What you have to do = Reproduce every line of the records below word for word, keeping the original order.

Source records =
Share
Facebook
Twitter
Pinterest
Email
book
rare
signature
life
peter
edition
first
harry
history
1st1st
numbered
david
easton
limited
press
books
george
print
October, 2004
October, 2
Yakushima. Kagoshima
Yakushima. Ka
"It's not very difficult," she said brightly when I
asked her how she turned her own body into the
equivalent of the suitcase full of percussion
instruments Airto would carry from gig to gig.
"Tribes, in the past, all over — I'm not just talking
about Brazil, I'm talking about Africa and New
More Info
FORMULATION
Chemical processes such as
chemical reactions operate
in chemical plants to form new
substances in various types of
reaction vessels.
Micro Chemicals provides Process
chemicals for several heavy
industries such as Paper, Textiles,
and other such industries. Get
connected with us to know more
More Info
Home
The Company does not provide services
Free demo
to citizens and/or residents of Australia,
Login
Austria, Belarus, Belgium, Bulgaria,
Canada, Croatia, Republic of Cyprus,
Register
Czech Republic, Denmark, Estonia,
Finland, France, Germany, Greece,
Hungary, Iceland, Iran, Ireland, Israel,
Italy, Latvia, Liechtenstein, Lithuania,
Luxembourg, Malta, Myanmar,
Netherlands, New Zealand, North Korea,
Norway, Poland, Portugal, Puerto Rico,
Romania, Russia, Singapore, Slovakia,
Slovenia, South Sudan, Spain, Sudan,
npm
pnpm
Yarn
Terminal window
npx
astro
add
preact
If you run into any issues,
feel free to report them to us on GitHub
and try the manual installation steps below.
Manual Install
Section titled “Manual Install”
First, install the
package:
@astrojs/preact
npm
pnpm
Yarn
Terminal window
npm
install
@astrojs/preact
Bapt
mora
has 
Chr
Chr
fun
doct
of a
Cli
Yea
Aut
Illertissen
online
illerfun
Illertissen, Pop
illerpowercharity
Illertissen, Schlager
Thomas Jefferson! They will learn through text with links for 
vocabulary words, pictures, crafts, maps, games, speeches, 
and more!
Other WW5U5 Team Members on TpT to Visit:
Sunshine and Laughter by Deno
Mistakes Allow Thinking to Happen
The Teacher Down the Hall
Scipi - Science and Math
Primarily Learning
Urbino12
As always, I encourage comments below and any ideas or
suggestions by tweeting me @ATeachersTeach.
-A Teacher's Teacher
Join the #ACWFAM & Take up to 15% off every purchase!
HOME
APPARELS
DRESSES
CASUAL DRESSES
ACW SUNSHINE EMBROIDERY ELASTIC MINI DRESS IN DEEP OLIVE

Response area =
Share
Facebook
Twitter
Pinterest
Email
book
rare
signature
life
peter
edition
first
harry
history
1st1st
numbered
david
easton
limited
press
books
george
print
October, 2004
October, 2
Yakushima. Kagoshima
Yakushima. Ka
"It's not very difficult," she said brightly when I
asked her how she turned her own body into the
equivalent of the suitcase full of percussion
instruments Airto would carry from gig to gig.
"Tribes, in the past, all over — I'm not just talking
about Brazil, I'm talking about Africa and New
More Info
FORMULATION
Chemical processes such as
chemical reactions operate
in chemical plants to form new
substances in various types of
reaction vessels.
Micro Chemicals provides Process
chemicals for several heavy
industries such as Paper, Textiles,
and other such industries. Get
connected with us to know more
More Info
Home
The Company does not provide services
Free demo
to citizens and/or residents of Australia,
Login
Austria, Belarus, Belgium, Bulgaria,
Canada, Croatia, Republic of Cyprus,
Register
Czech Republic, Denmark, Estonia,
Finland, France, Germany, Greece,
Hungary, Iceland, Iran, Ireland, Israel,
Italy, Latvia, Liechtenstein, Lithuania,
Luxembourg, Malta, Myanmar,
Netherlands, New Zealand, North Korea,
Norway, Poland, Portugal, Puerto Rico,
Romania, Russia, Singapore, Slovakia,
Slovenia, South Sudan, Spain, Sudan,
npm
pnpm
Yarn
Terminal window
npx
astro
add
preact
If you run into any issues,
feel free to report them to us on GitHub
and try the manual installation steps below.
Manual Install
Section titled “Manual Install”
First, install the
package:
@astrojs/preact
npm
pnpm
Yarn
Terminal window
npm
install
@astrojs/preact
Bapt
mora
has 
Chr
Chr
fun
doct
of a
Cli
Yea
Aut
Illertissen
online
illerfun
Illertissen, Pop
illerpowercharity
Illertissen, Schlager
Thomas Jefferson! They will learn through text with links for 
vocabulary words, pictures, crafts, maps, games, speeches, 
and more!
Other WW5U5 Team Members on TpT to Visit:
Sunshine and Laughter by Deno
Mistakes Allow Thinking to Happen
The Teacher Down the Hall
Scipi - Science and Math
Primarily Learning
Urbino12
As always, I encourage comments below and any ideas or
suggestions by tweeting me @ATeachersTeach.
-A Teacher's Teacher
Join the #ACWFAM & Take up to 15% off every purchase!
HOME
APPARELS
DRESSES
CASUAL DRESSES
ACW SUNSHINE EMBROIDERY ELASTIC MINI DRESS IN DEEP OLIVE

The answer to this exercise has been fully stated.